• What needs to be done: Take every line containing "bowl" out of the records.

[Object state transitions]

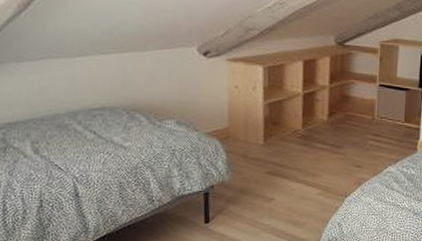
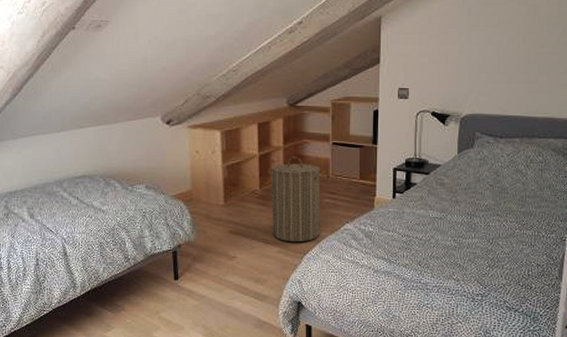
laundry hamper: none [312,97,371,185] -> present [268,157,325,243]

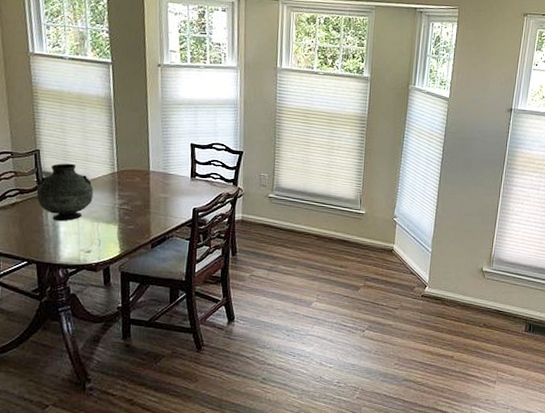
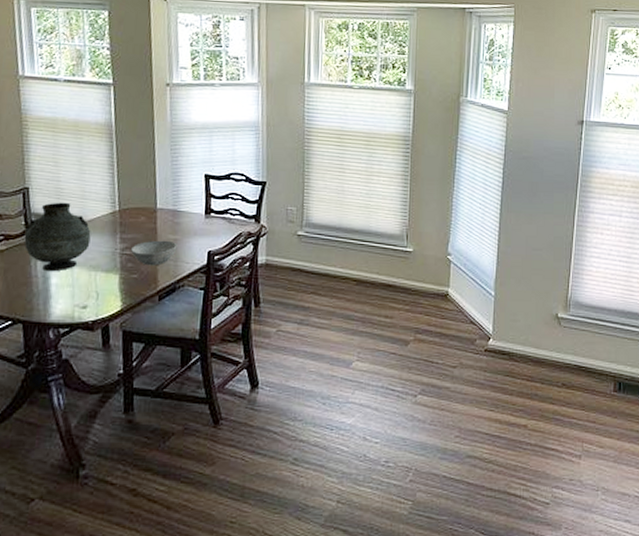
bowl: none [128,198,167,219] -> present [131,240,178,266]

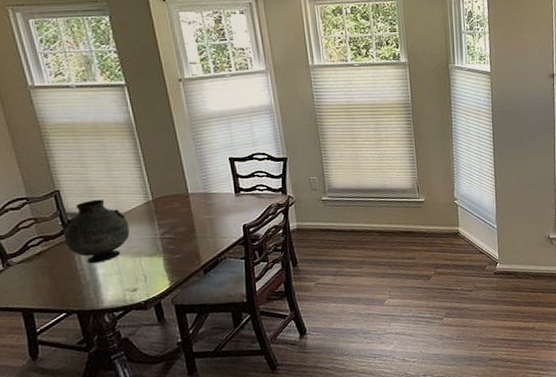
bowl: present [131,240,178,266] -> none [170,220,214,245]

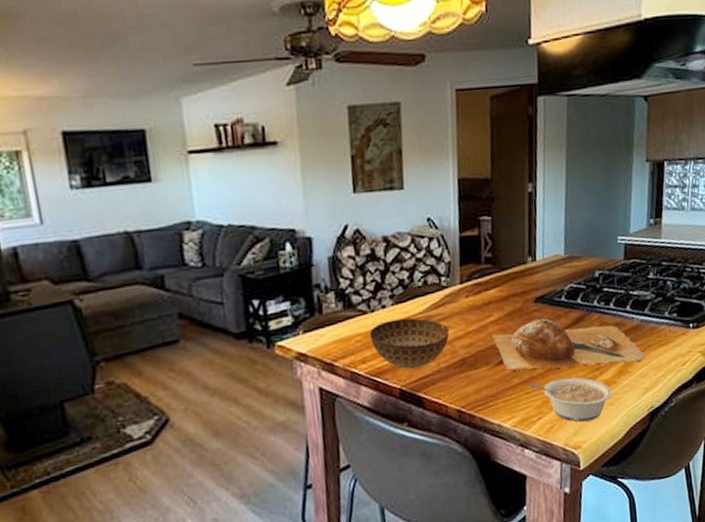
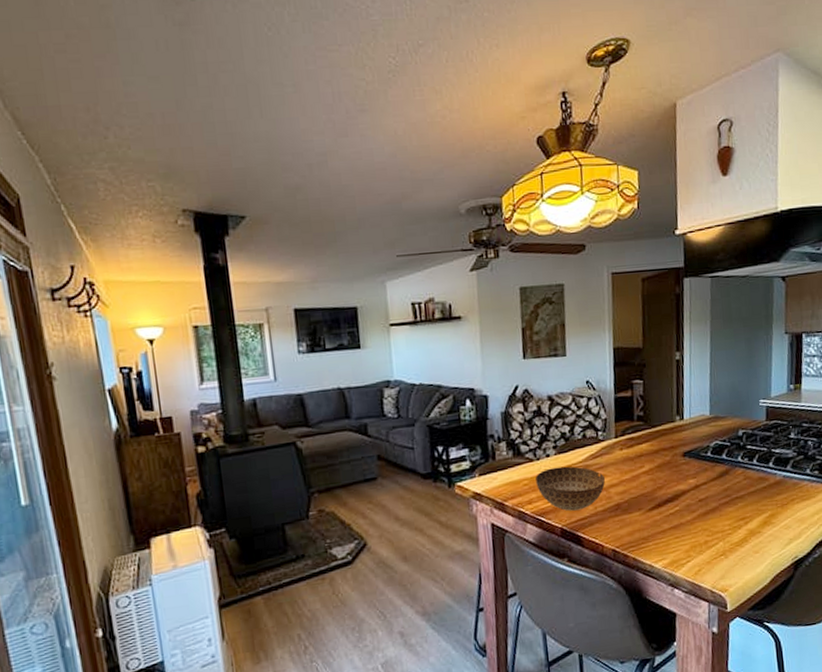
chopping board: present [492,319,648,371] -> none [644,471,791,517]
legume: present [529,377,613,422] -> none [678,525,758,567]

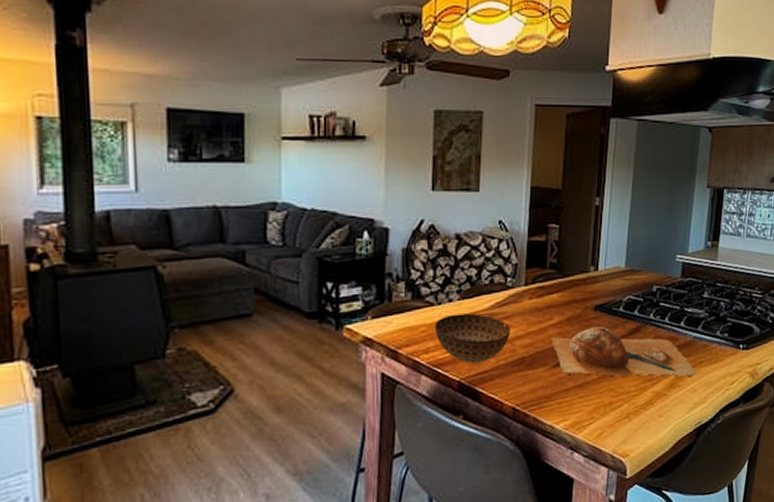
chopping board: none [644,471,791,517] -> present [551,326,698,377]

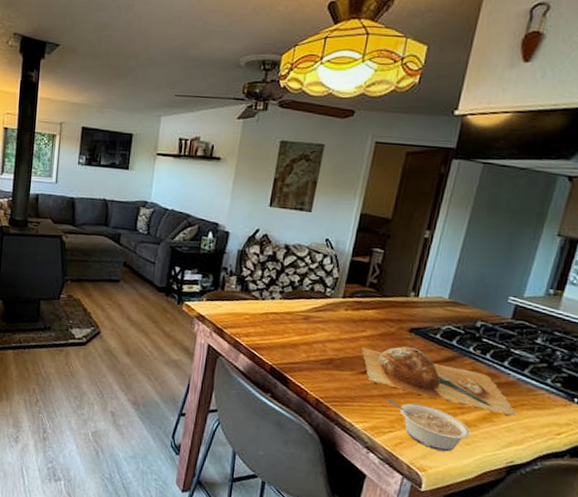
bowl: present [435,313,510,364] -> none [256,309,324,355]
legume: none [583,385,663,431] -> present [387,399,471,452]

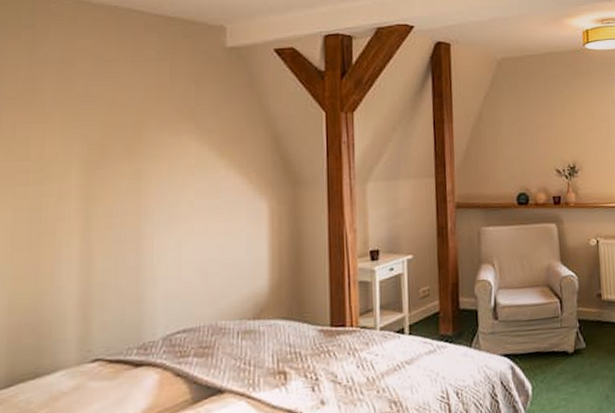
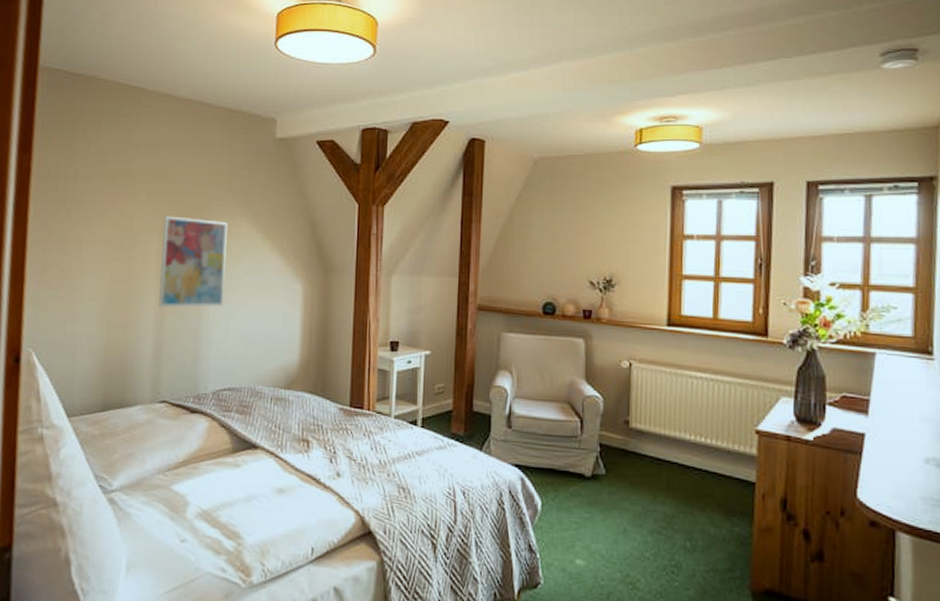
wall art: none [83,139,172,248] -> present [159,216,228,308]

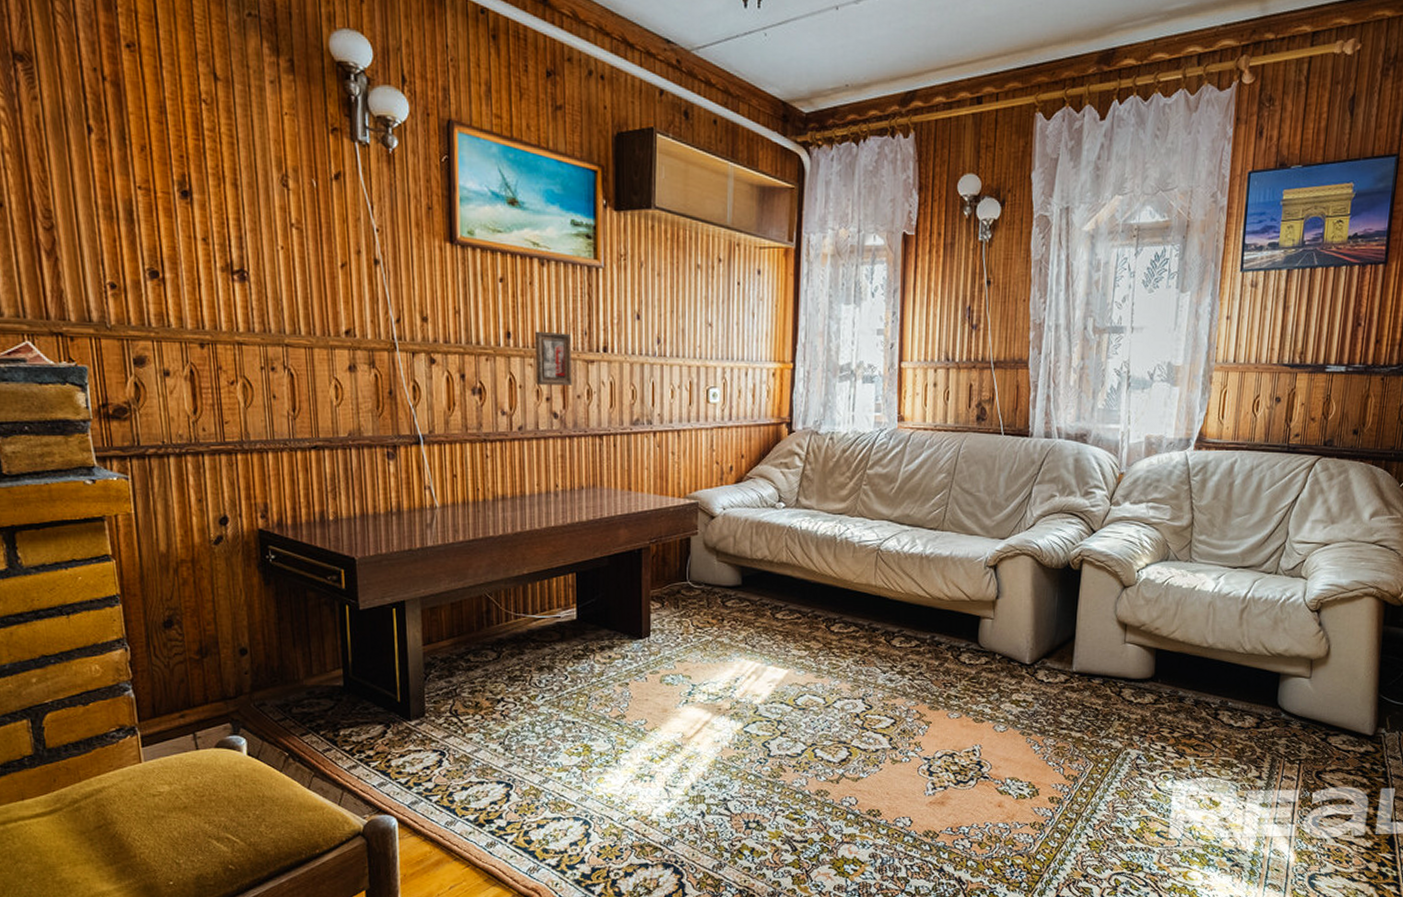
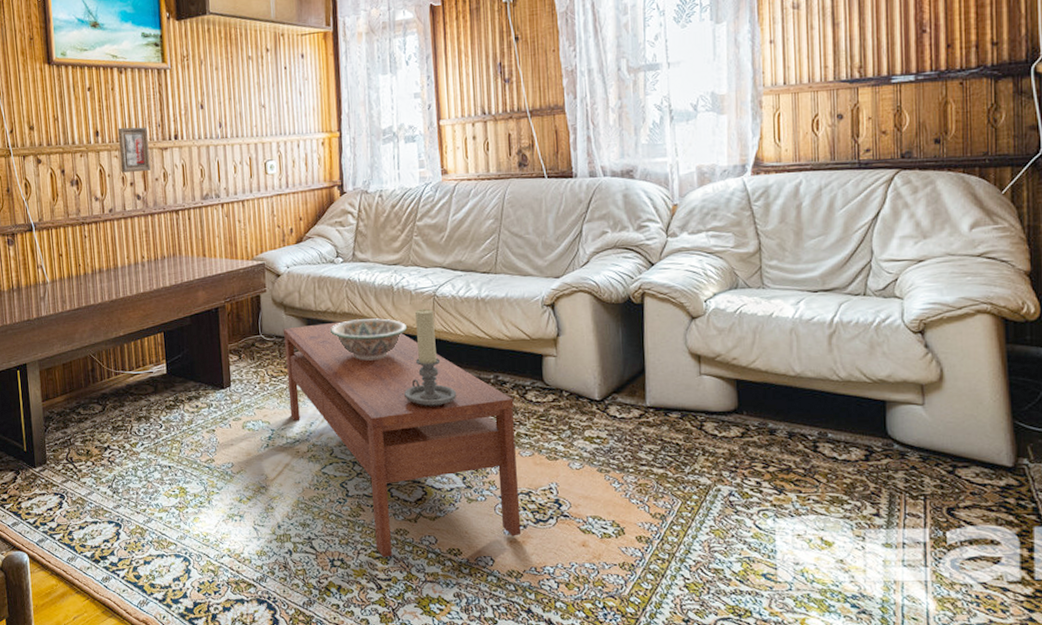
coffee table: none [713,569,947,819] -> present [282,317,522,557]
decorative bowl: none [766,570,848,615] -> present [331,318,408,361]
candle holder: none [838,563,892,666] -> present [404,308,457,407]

• Solution for this exercise:
bowl: none [128,198,167,219] -> present [131,240,178,266]
bowl: present [131,240,178,266] -> none [170,220,214,245]
bowl: present [435,313,510,364] -> none [256,309,324,355]
decorative bowl: none [766,570,848,615] -> present [331,318,408,361]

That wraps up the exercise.